If you want the kind of granularity that you are looking for, then there is no obvious way of doing it.
You could try a 2-dimensional wavelet transform, but that's pretty complex. Something like a Fourier transform would do quite nicely. Plus, you probably wouldn't go about storing the terrain with a one-record-per-piece-of-land way; it makes more sense to have some sort of database field which can store an encoded matrix.
I think the usual solution is to break your domain up into "tiles" of manageable sizes. You'll have to add a little bit of logic to load the appropriate tiles at any given time, but not too bad.
You shouldn't need to access all that info at once--even if each 100m2 bucket occupied a single pixel on the screen, no screen I know of could show 20k x 20k pixels at once.

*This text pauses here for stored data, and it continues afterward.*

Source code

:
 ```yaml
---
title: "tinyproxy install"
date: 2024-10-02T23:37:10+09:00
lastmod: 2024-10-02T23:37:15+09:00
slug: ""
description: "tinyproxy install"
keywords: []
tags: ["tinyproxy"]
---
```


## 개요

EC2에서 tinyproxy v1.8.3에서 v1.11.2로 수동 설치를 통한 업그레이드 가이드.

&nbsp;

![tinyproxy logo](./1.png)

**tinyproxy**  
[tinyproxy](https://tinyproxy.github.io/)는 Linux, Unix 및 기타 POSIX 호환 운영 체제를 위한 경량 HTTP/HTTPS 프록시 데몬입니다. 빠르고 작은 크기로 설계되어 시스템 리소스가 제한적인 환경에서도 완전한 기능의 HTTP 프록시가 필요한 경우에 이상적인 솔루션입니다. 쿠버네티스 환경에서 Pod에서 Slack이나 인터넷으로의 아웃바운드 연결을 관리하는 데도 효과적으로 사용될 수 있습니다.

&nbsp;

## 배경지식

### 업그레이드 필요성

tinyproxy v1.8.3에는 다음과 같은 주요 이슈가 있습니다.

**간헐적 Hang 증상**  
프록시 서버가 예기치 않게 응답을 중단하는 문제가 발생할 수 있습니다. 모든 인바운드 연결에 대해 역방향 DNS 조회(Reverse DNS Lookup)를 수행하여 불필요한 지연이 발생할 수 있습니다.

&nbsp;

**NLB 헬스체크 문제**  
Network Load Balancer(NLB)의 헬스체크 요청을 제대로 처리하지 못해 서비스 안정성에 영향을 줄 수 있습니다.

Also, I wouldn't use a database--look into height mapping--effectively using a black & white image whose pixel values represent heights.
Good luck!
That will be awfully lot of information no matter which way you look at it. 400,000,000 grid cells will take their toll.
I see two ways of going around this. Firstly, since it is a web-based game, you might be able to get a server with a decently sized HDD and store the 400M records in it just as you would normally. Or more likely create some sort of your own storage mechanism for efficiency. Then you would only have to devise a way to access the data efficiently, which could be done by taking into account the fact that you doubtfully will need to use it all at once. ;)
The other way would be some kind of compression. You have to be careful with this though. Most out-of-the-box compression algorithms won't allow you to decompress an arbitrary location in the stream. Perhaps your terrain data has some patterns in it you can use? I doubt it will be completely random. More likely I predict large areas with the same data. Perhaps those can be encoded as such?